▶ [DIRECTIONS FOR THIS TASK] Return, unchanged, the lines of the listing below from the one containing "Document page, 1500x844 pixels." through the one containing "title Обработка ошибок", both included.

[Records from a data source]
--- Begin ---

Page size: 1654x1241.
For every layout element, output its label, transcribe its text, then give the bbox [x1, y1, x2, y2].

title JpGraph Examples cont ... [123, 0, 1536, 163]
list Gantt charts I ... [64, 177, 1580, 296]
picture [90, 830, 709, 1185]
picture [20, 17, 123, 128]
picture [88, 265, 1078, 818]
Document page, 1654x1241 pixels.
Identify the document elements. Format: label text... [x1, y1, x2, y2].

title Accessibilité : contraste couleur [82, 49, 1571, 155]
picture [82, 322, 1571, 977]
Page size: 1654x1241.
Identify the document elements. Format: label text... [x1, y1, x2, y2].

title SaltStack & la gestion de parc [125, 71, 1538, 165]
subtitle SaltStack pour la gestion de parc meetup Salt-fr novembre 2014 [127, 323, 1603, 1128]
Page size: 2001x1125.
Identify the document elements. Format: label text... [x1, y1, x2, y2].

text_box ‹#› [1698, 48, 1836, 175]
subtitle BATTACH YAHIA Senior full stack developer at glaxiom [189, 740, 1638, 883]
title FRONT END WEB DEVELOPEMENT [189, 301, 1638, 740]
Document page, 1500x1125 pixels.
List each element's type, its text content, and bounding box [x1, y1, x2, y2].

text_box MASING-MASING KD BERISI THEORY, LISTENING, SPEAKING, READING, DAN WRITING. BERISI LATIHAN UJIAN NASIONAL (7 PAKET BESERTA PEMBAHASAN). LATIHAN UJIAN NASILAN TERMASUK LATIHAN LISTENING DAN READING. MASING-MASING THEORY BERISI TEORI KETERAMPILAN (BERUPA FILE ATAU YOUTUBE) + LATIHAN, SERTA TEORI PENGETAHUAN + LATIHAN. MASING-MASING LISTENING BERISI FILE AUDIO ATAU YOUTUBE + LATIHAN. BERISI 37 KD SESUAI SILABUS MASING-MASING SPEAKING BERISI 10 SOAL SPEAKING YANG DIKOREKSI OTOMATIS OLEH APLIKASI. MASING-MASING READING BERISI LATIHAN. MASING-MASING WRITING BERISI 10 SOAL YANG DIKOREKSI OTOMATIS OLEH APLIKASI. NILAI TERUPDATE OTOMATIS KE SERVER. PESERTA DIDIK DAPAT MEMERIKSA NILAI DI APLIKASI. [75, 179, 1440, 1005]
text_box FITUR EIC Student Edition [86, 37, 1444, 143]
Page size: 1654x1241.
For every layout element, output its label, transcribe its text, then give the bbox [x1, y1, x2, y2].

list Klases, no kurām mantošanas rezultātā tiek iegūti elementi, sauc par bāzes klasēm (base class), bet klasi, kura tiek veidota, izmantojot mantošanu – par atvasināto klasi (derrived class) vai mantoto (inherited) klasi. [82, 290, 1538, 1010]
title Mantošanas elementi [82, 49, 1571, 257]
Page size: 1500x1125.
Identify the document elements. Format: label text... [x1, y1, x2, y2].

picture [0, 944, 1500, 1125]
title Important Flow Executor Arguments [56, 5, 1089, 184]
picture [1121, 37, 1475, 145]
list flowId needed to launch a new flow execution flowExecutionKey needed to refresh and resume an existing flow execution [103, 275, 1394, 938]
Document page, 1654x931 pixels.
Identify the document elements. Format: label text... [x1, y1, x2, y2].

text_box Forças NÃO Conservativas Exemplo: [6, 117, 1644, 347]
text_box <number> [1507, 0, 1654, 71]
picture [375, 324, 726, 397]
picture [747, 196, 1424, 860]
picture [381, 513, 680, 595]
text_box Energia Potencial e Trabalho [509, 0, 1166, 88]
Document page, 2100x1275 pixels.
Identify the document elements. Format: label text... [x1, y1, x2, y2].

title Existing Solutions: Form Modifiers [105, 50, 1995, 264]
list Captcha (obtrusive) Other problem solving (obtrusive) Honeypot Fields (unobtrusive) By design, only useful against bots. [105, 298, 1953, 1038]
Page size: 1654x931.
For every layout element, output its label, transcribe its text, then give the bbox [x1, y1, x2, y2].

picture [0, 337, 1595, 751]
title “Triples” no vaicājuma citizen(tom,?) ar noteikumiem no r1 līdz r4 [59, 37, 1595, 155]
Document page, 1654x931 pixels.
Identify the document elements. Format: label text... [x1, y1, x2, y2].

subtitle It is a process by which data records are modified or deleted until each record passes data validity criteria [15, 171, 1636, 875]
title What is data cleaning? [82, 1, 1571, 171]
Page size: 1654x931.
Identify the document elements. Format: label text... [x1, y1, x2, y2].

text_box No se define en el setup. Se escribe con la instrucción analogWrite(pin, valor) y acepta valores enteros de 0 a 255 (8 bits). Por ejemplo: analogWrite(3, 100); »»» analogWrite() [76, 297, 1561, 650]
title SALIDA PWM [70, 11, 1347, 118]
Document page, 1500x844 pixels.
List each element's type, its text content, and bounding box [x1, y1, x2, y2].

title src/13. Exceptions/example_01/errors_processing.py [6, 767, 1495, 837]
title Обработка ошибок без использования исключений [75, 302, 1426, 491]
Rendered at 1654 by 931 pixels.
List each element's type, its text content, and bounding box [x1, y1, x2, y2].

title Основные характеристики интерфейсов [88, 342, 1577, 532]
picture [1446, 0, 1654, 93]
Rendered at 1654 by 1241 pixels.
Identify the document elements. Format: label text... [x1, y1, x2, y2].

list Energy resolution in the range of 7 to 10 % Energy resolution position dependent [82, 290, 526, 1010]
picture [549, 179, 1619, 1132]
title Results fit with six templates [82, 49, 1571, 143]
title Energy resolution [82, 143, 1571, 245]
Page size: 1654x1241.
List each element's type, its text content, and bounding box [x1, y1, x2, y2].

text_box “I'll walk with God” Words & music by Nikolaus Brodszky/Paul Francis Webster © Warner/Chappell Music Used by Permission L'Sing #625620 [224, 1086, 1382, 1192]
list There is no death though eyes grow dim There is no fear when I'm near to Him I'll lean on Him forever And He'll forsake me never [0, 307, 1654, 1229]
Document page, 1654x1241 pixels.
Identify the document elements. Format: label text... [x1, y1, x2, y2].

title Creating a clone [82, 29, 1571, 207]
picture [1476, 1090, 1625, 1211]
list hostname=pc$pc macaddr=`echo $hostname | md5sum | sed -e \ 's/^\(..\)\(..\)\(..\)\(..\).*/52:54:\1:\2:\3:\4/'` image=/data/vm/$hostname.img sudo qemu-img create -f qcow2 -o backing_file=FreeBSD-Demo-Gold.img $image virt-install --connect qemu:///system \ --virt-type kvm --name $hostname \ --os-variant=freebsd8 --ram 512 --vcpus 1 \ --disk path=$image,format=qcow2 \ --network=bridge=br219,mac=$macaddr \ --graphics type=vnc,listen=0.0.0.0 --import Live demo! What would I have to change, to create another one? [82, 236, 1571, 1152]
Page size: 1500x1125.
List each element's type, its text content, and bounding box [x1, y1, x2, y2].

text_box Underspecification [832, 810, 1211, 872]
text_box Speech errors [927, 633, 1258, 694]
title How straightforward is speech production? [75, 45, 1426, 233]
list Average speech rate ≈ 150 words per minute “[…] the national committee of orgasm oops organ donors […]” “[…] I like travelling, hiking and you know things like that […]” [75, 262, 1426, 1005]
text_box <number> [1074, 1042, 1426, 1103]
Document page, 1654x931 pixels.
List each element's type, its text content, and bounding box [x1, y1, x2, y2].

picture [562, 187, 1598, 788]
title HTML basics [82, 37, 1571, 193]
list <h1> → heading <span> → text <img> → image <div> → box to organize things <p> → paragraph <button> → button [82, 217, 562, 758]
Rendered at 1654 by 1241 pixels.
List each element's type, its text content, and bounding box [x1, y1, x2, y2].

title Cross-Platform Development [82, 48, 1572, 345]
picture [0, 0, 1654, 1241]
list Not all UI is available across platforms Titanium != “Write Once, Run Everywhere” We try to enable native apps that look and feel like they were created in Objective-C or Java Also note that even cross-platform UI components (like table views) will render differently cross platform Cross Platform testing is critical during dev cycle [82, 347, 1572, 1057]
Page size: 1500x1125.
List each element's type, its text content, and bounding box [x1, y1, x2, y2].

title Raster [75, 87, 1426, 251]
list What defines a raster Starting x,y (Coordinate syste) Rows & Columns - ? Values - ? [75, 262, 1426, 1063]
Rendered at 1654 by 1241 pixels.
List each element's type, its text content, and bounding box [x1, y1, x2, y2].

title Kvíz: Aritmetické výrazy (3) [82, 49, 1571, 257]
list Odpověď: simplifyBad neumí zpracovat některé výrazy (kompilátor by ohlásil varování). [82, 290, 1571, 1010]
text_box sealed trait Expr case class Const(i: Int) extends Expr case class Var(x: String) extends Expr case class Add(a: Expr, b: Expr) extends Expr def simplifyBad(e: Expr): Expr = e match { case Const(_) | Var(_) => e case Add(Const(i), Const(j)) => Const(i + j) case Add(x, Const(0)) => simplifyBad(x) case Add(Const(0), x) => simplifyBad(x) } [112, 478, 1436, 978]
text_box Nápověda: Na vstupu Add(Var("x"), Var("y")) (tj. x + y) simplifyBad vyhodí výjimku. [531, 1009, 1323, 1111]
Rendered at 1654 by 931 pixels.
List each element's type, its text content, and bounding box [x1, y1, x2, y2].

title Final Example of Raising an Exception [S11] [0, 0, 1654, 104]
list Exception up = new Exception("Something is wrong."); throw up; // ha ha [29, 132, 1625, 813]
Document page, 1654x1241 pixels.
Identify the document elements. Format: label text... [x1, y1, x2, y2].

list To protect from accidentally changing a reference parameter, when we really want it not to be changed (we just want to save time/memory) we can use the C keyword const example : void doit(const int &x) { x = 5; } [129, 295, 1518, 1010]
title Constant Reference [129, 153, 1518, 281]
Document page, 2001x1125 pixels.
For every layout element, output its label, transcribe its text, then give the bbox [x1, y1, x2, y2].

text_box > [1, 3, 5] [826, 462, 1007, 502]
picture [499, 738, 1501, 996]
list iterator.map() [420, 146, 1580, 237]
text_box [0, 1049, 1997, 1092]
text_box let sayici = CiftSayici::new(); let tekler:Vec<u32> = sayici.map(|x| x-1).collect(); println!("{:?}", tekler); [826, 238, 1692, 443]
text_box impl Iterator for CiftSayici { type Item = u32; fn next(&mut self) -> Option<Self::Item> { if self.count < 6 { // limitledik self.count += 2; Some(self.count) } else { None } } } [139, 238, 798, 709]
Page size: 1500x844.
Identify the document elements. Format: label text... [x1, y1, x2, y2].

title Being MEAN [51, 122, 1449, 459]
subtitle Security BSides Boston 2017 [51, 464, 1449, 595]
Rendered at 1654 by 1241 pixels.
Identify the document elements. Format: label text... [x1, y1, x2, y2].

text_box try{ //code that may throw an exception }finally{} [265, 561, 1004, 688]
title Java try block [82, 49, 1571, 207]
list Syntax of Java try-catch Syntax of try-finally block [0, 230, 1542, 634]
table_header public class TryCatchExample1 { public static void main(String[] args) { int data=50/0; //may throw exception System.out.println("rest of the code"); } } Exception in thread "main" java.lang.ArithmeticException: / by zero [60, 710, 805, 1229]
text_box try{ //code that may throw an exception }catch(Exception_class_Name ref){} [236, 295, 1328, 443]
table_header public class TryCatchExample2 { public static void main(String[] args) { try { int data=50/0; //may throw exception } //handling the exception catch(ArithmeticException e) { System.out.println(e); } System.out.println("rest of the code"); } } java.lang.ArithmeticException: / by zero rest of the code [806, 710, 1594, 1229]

--- End ---

▶ [THE RESPONSE]
Document page, 1500x844 pixels.
List each element's type, its text content, and bounding box [x1, y1, x2, y2].

title src/13. Exceptions/example_01/errors_processing.py [6, 767, 1495, 837]
title Обработка ошибок без использования исключений [75, 302, 1426, 491]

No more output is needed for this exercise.